Nicola Stroud, Head Teaching Professional at Burnham & Berrow Golf Club gives you tips on how to visualise your putts better
Three putting usually occurs after a poor first putt which leaves you with a 2–4-foot second putt. You then invariably miss the next putt because you’re still berating yourself about the first. You’re therefore taking your focus off the job at hand, which is to concentrate on your routine and processes to get the job done!
In the previous article, I helped you to practice those difficult to hole putts under pressure. Now I’m going to introduce you to a couple of drills that will help you avoid leaving yourself those tricky distances in the first place.
These drills are perfect for game days - try them during your pre-round putting practice:
“Dustbin lid” drill
Everyone has heard the phrase “just imagine the hole is a dustbin lid”, however, have you ever practiced it? And do you really understand its importance? If the answer is no, then you really are missing out.
Place the same colour tees approximately a foot apart in a semi-circle to the back of the hole at a distance you regard as your “tap in distance” and make sure one of the tees is directly in line with your ball line.

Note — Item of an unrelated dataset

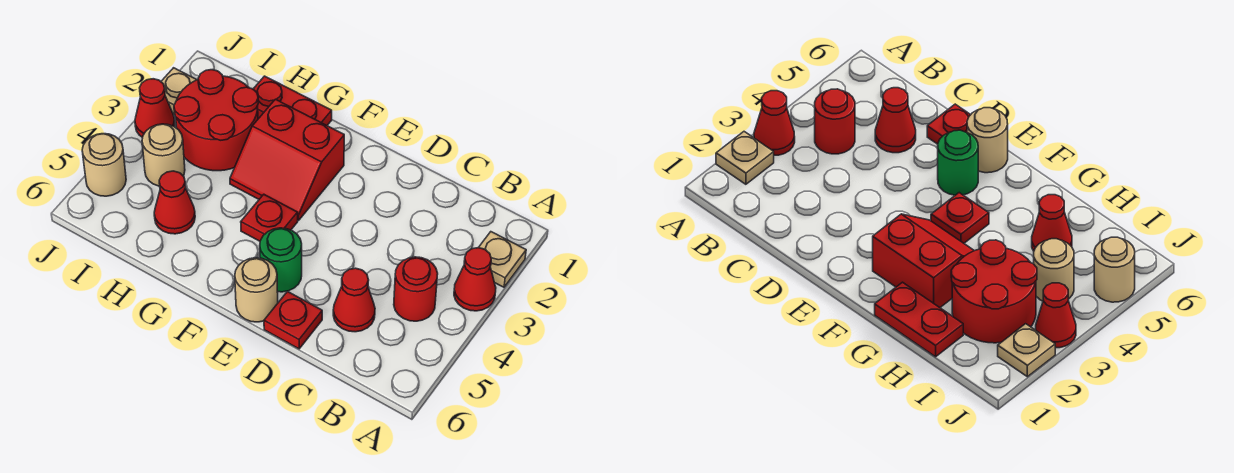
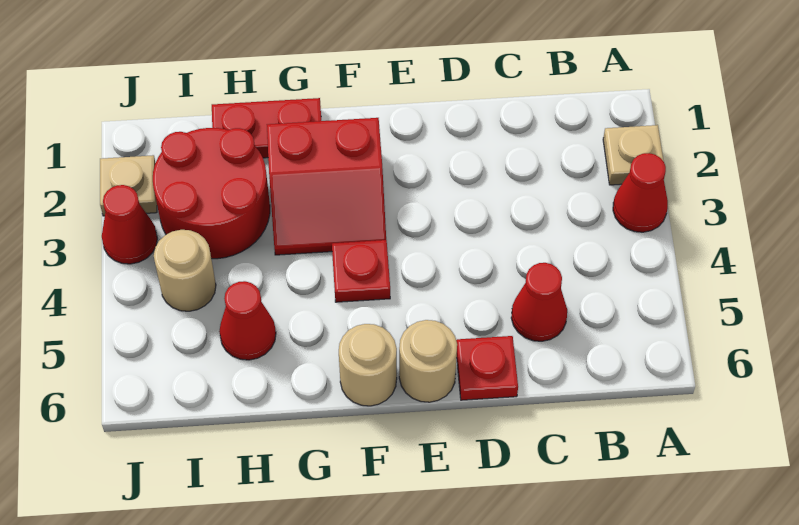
red 1x1 round brick [394,257,438,321] -> none
green 1x1 round brick [260,228,302,292] -> none
tan 1x1 round brick [82,134,126,196] -> tan 1x1 round brick moved to [339,324,397,406]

Standing at a distance that you regard as medium to long, look at the tees and imagine it is a cut out hole (the size you might see at footgolf). Imagine this is your hole – how much easier would it be if it was the actual size?! Look at the tee peg directly behind the hole, it will look only a couple of inches in diameter from the hole but you know it is at least a foot – this is an error in your perception of the size of your “dustbin lid hole” and the reason so many putts are left extremely short of the hole.
With 5 balls, try to get all 5 balls into the “dustbin lid”. You can bring a couple of tees to the front, however, try to get the balls into the hole or finishing behind – remember, “never up, never in!”
“This hole is massive!” drill
Place a tee peg in the green, then putt a ball from just 2-3 feet to the tee peg, trying to tap the peg or leave the ball resting on it.
After a dozen putts, now putt into a hole from the same distance – now the hole will feel massive compared to the tee peg. To take this drill to the next level, place the tee peg on the middle/back position of the hole so you can focus on that, ensuring you putt more positively to reach the back of the hole.
Like everything else, you have to train yourself to be mentally stronger and to become sharper at visualisation, so try to diarise time to work on these drills and make sure you practice them before each game.
PLEASE NOTE: Quality practice is better than practice that is “just going through the motions” and don’t forget to focus on these visualisation techniques when you’re on the course too.